The University of Maryland Medical System (UMMS) was the subject of an extensive expose by the Baltimore Sun detailing issues related to a reported 9 board members having contracts with the hospital system, including the Mayor of Baltimore. The unfolding scandal led to calls for the Mayor’s resignation, and new legislation was passed restructuring the governance of UMMS.

UMMS’ troubles are an important reminder for all boards of directors of nonprofits about the importance of strong ethical and oversight practices. The recent “Varsity Blues” scandal involving University admissions and other ethical lapses in the national spotlight underscore the critical importance of strong oversight from boards of directors. The fact that these situations are occurring on boards that include top business leaders, philanthropists, and elected officials, demonstrates that ethical principles need constant reinforcing. No board is too high profile to be beyond the need for training on their oversight duties!

At Maryland Nonprofits and our Standards for Excellence Institute, we often get calls asking us if something is legal or ethical for a nonprofit organization to undertake. In many cases, if an issue gives one enough pause to stop and ask if it is ethical, that is a good sign to stay away from that practice. Nonprofits can look to the national Standards for Excellence for guidance on best practices. This program of Maryland Nonprofits offers sample policies and training for their boards on conflicts of interest, developing a code of ethics, purchasing practices, gift acceptance policies and other areas of ethics that can protect an organization’s good name.

Having a conflict of interest policy is not the same as following a conflict of interest policy.

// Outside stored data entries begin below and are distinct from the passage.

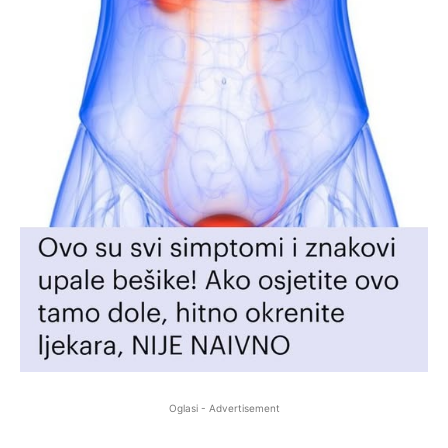
Oglasi - Advertisement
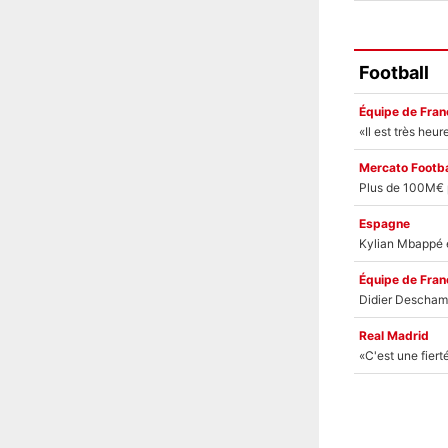
Football
Équipe de Fran
Mercato Footba
Espagne
Équipe de Fran
Real Madrid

Delving deeper into the UMMS issues, the reporting indicates that they did have a conflict of interest policy. In fact, 93% of nonprofit organizations indicate that they have a policy on conflict of interest as they must report on their annual tax form, the Form 990. The salient question becomes: are they following their own policy? Is the policy strong enough?

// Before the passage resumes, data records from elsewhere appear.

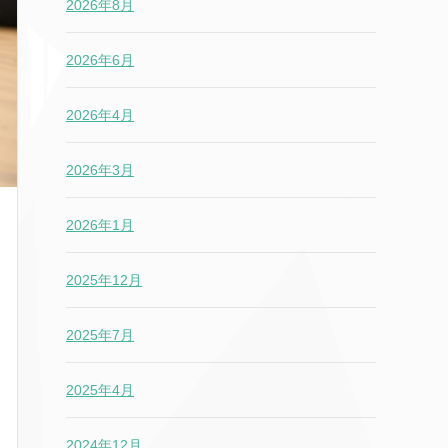
2026年8月
2026年6月
2026年4月
2026年3月
2026年1月
2025年12月
2025年7月
2025年4月
2024年12月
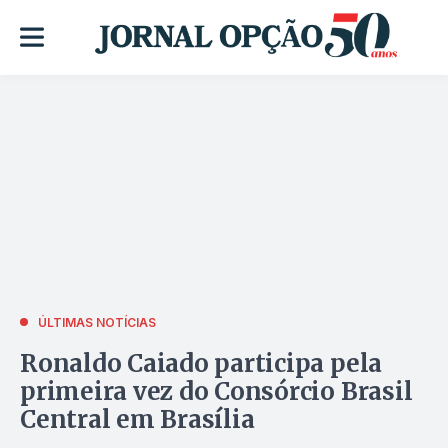
ÚLTIMAS NOTÍCIAS
Ronaldo Caiado participa pela
primeira vez do Consórcio Brasil
Central em Brasília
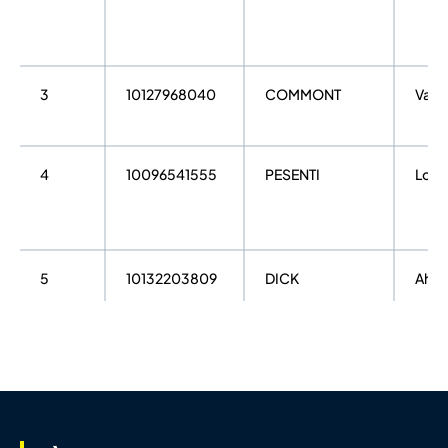
3
10127968040
COMMONT
Vale
4
10096541555
PESENTI
Loui
5
10132203809
DICK
Ahro
6
10069139762
BOUTELOUP
Alexi
7
10071620942
BLANC
Joha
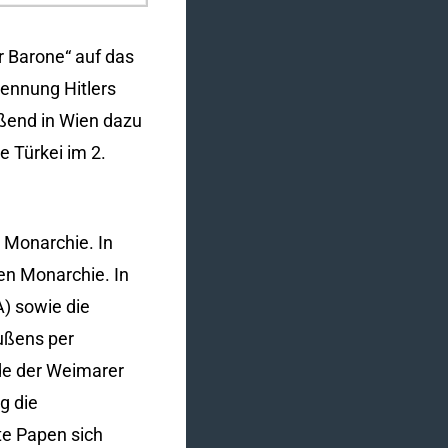
r Barone“ auf das
ennung Hitlers
eßend in Wien dazu
e Türkei im 2.
 Monarchie. In
hen Monarchie. In
) sowie die
ußens per
de der Weimarer
g die
te Papen sich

Board members of nonprofits have a legal duty of loyalty to the organization which means conflicts of interest should be avoided whenever possible. Generally, we want funds to be flowing from the board member TO the charity, not the other way around! When conflicts do occur, the following steps need to be taken: 1) the conflict is disclosed, 2) the “disinterested” directors (or board members who do not have a conflict) discuss and vote on the item without the “interested” director in the room or present, 3) the organization documents that the item is paid at or below market rate (by comparison bids or comparison prices), and 4) the decision is recorded in the board minutes noting those steps and showing the recusal of the interested director.

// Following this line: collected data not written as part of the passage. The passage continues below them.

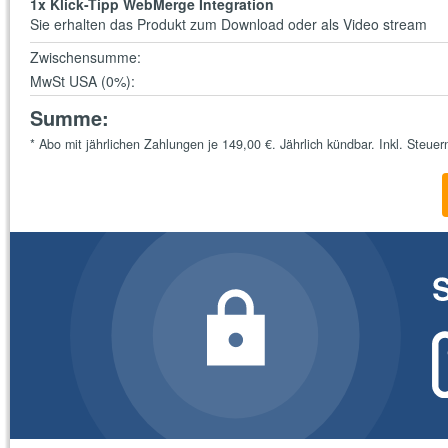
1
x Klick-Tipp WebMerge Integration
Sie erhalten das Produkt zum Download oder als Video stream
Zwischensumme
:
MwSt USA (0%)
:
Summe
:
*
Abo mit jährlichen Zahlungen je
149,00 €
. Jährlich kündbar. Inkl. Steuer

Current laws require significant transparency and disclosure by charities to improve their accountability. All transactions with interested parties must be reported on the annual nonprofit tax filing, the Form 990 that is available to the public. “Interested parties” include members of the board and members of the staff with influence over the organization’s decisions, and their immediate families. The IRS prohibits paying nonprofit insiders any amount that is above market rate for that particular product or service. Any above-market value payment is regarded as an ‘excess benefit transaction’ which can expose the organization to sanctions and penalties and can even lead to revocation of tax-exempt status. With these risks and reporting requirements, boards may simply choose to avoid potential conflict situations altogether. Even if organizations follow all the steps in their conflict of interest policy they still must address any appearance of impropriety.

One of the elements of the UMMS situation was the issue of contracting with the Mayor who was also on the UMMS board. Charitable nonprofits are prohibited from making contributions to political campaigns, but a contract for services from an elected official is a matter of judgement. Nonprofits should pause to consider transactions with elected officials that could be perceived as an inappropriate effort to curry favor, or show favoritism, even if the official is not a board member.

A charity’s public reputation is a critical asset that the board is charged to uphold. Nonprofits want to get that front-page coverage for the vital work they are doing to strengthen our communities, not for some real or perceived breach of trust. American’s faith in institutions of all kinds – business, government and nonprofit – is not as high as we would like it to be, and we all must redouble our efforts to earn the public trust every day.